Existence of Dimension Gains: On \(f(\mathbf{x})=(\mathbf{1}_n^\top\mathbf{x})^4/4\), the \(\ell*\)-smoothness ( \(\ell_1\) version) is smaller than \(\ell\)-smoothness ( \(\ell_2\) version) by a factor of \(\sqrt{n}\). Appendix C provides aggressive examples like \(O(1/n)\) and \(O(\sqrt{\log n/n})\), showing that correct geometry saves on dimensionality costs.
Self-Bounding Lemma as the Engine: It translates the "controlled gradient" problem into a "controlled gap" problem, avoiding direct tracking of dual norm sequences.
Simplified Accelerated MD: No longer requires the reduced \(\eta\simeq 1/L^2\) or extra stabilization sequences from Li et al. (2023). The analysis is cleaner, proving that non-Euclidean perspectives are not only tighter but also more intuitive.

Highlights & Insights¶

Compactness through Geometric Awareness: Measuring the Hessian mapping in its proper dual space is a "subtle yet critical" correction—the source of all dimension-independent bounds.
Reusable "Circular Induction" Technique: Assuming bounded gradients to prove non-increasing gaps, then using the gap to prove bounded gradients. This "assumption-induction-self-consistency" trick is transferable to any scenario where gradient bounds and objective descent are interdependent.
Time Partitioning: Splitting the trajectory with threshold \(\tau\) (using contraction for growth and hyperbolic decay for the rest) is much lighter than closed-form estimation and can be used for other accelerated methods with auxiliary sequences.

Limitations & Future Work¶

The assumption \(\ell\) is sub-quadratic (\(\lim\alpha^2/\ell(\alpha)=\infty\)) excludes more explosive gradient growth; relaxing this might require finer control over prox steps.
Experiments only use hierarchical approximations (5) to verify if \(\ell*\)-smoothness holds; they do not directly compare MD and GD in end-to-end LLM training.
The paper focuses on convex / weakly convex settings; modern LLM training is non-convex and non-smooth. Bringing the self-bounding lemma to general non-convex scenarios remains open.
The \(L:=\ell(4G)\) for Accelerated MD is twice that of standard MD; there is room to tighten constant factors.

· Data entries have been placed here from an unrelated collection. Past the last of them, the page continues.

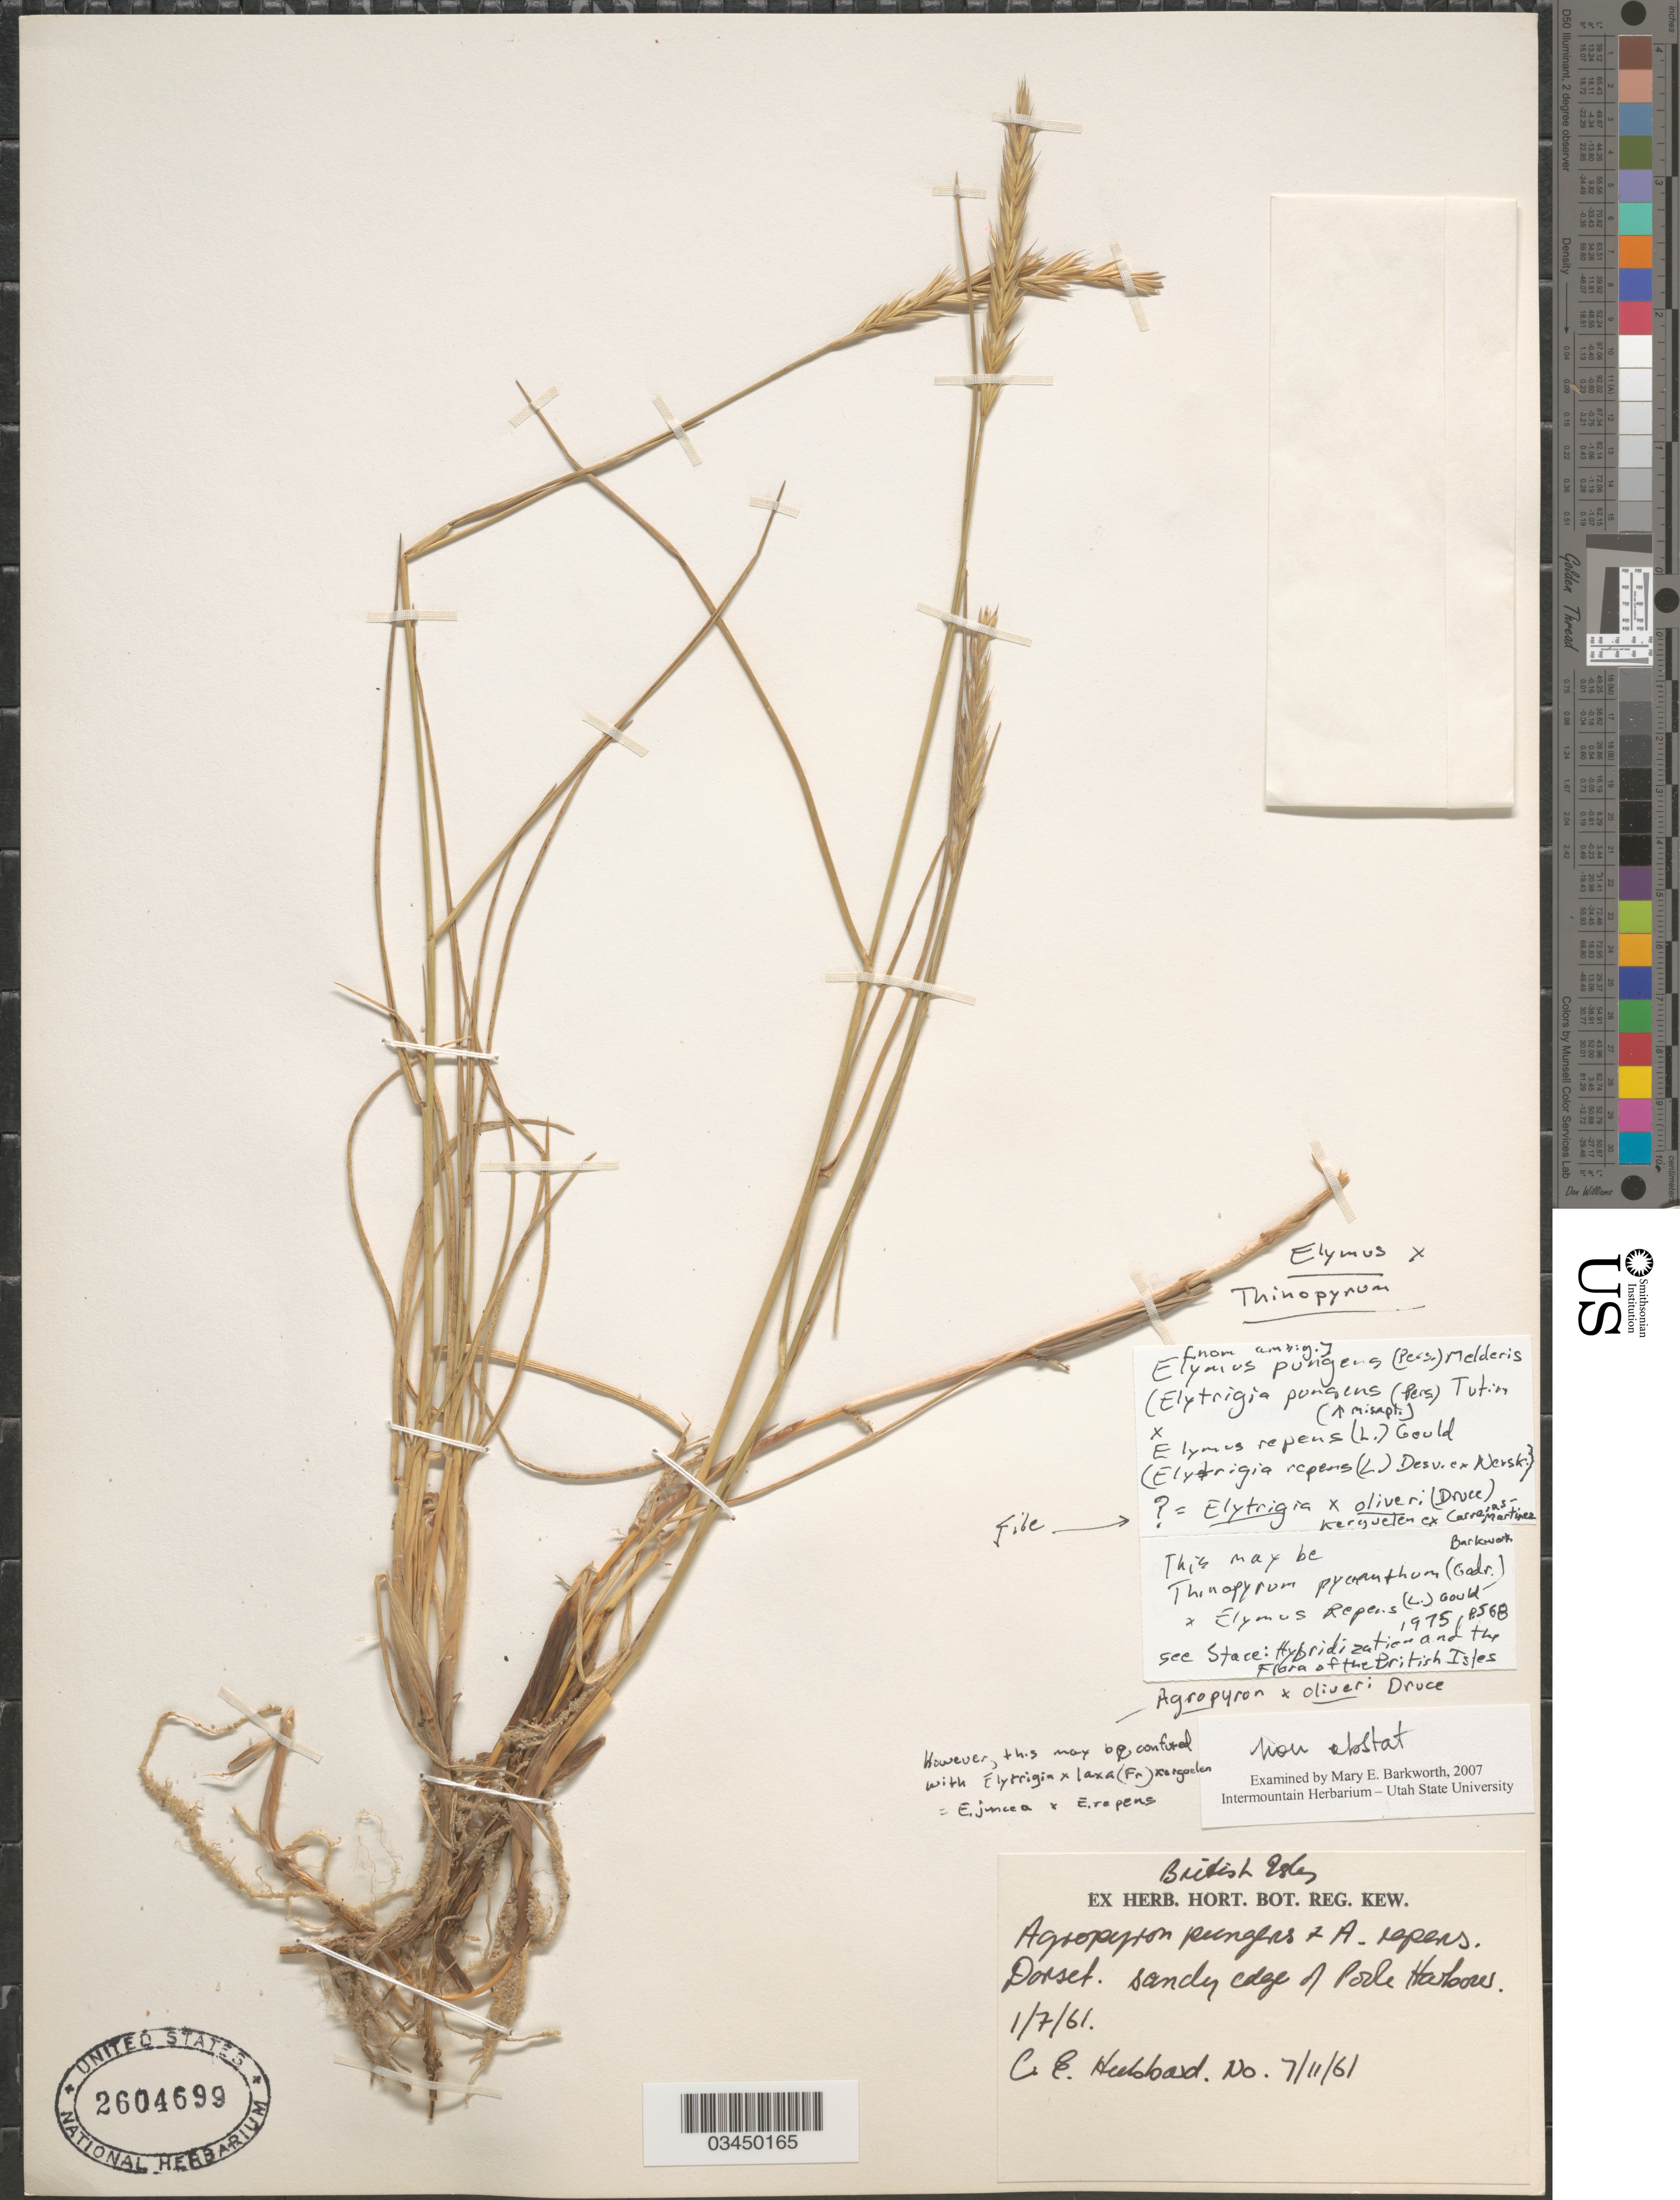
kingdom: Plantae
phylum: Tracheophyta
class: Liliopsida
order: Poales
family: Poaceae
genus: Elymus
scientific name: Elymus sp.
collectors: C. E. Hubbard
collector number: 7/11/61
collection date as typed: Transcribed d/m/y: 1/7/61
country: United Kingdom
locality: British Isles. Dorset. Sandy edge of Poole Harbour.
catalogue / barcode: US 2604699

vs Zhang et al. (2020) \((L_0,L_1)\)-smoothness: They used affine functions for Hessian norms and fixed \(\ell_2\) geometry, analyzing only gradient clipping; this work uses arbitrary sub-quadratic \(\ell\) and arbitrary norms, extending "correct clipping" to "correct geometry."
vs Li et al. (2023) \(\ell\)-smoothness: Their \(\ell\)-smoothness is a special case when \(\|\cdot\|=\|\cdot\|_2\). Their accelerated analysis requires \(\eta\simeq 1/L^2\) and auxiliary sequences; this work needs no such "patches" and has smaller constants.
vs Riabinin et al. (2025) Hierarchical Non-Euclidean Smoothness: They proposed layer-wise approximations (5); this work proves \(\ell*\)-smoothness encompasses (5) and builds the convergence theory for the MD family.
Inspiration for Muon / Scion / Modern LLM Optimizers: These methods implicitly select non-Euclidean geometries (e.g., singular value norms, column norms). This paper provides their first "foundational geometric theory package," offering a template for convergence analysis of future hierarchical mixed-norm optimizers.

Rating¶

Novelty: ⭐⭐⭐⭐⭐ First work to generalize smoothness to non-Euclidean geometry for the full MD suite.
Experimental Thoroughness: ⭐⭐⭐ Theoretical paper; empirical verification of \(\ell*\)-smoothness, but lacks end-to-end MD vs GD contrast.
Writing Quality: ⭐⭐⭐⭐ Progressive motivation; clear sequence of key lemmas and analysis.
Value: ⭐⭐⭐⭐⭐ Provides a "theoretical motherboard" for non-Euclidean LLM optimizers like Muon and Scion; a foundational advancement in this research line.